Sunday, May 06, 2007

Ola Podrida--Ola Podrida (2007)

Artist-Ola Podrida
Album-Ola Podrida
Release Date-April 24, 2007
Genre/Style-Alternative Singer/Songwriter Indie-Rock

Official Site-

Youtube online videos-

Review-The first release from David Wingo, who previously occupied himself by composing scores for David Gordon Green films, Ola Podrida (also the name of his solo project) is a pretty, Southern-inflected indie rock album, soft acoustic guitar arpeggios, various keyboard instruments, and brushed drums leading the way through its 11 tracks. Occasionally, like in "Lost and Found," Wingo picks up speed and adds some bass, but for the most part, things stay consistently calm, measured out carefully and with great attention to how they fit into the overall feel of the record. This, assuredly, must come from Wingo's film training, and with Ola Podrida he's able to write both the soundtrack and the script to a sweet, thoughtful movie, filmed in grainy colors with handheld cameras and plenty of shots of the wide expanse of the land, the fields, the sweeping greens and browns and grays, and, depending exactly on the setting (because Wingo is more Neil Young than Kris Kristofferson), the pecan trees, the tobacco fields, the cattle ranches, the frost-covered prairie grasses. Cues are given — "a car crashed, everybody was OK" ("Lost and Found"), "She burned almost everything/Except for her wedding ring/She threw that in the sea" ("Cindy") — and scenes are played out — "We're out drinking at the bar, down each other's pants in the photo booth" ("Photo Booth") — love discovered and played out, with its problems and its benefits, nothing ever forgotten. Of course, there is no clean resolution, no credit-rolling ending when Ola Podrida sounds its final note, neither a clear break nor a promise to stay together.
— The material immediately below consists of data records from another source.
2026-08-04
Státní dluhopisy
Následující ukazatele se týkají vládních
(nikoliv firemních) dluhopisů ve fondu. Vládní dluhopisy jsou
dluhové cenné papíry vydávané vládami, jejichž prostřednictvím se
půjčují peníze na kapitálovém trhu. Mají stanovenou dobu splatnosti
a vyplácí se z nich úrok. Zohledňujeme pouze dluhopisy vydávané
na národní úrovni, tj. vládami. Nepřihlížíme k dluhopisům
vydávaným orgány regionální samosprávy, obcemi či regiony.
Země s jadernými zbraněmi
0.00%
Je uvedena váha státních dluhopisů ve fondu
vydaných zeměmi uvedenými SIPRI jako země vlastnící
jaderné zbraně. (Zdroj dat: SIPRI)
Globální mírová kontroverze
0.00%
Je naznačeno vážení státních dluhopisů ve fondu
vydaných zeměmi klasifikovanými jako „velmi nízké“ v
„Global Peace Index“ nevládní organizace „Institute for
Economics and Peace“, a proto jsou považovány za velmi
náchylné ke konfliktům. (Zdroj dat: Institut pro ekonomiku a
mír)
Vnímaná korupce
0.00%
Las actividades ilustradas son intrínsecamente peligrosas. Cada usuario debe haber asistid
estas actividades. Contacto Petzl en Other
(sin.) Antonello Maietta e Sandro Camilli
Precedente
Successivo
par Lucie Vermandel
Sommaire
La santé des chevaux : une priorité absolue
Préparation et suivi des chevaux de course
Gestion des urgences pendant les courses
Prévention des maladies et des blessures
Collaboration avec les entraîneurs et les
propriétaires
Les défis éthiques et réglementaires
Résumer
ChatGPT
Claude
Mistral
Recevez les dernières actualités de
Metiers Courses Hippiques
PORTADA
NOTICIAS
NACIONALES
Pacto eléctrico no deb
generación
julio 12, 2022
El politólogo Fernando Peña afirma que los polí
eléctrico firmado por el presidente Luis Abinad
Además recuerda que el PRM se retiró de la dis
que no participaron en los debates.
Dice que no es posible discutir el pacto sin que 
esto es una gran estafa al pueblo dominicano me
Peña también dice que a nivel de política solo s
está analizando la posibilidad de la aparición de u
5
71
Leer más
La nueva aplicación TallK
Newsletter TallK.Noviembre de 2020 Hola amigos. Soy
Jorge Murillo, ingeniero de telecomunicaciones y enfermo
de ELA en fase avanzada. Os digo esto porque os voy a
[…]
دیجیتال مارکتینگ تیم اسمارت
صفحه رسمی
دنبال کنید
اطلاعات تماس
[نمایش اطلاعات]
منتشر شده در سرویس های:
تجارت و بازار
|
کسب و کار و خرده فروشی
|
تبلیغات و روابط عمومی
Instead, there's only sadness, longing, regret. "Something so frightening in this deep Western sky," Wingo murmurs in "Eastbound," his voice high and uncertain, over a picked banjo and strummed acoustic guitar, and, as the song comes to a conclusion, each instrument picking up in intensity, he sings, more strongly than he has before, "I'm not so stupid/I'm not such a fool/Do you think that I'll stop/Stop thinking of you?," a promise that things are not finished, that though screen is black, the music is done, the scene is not over.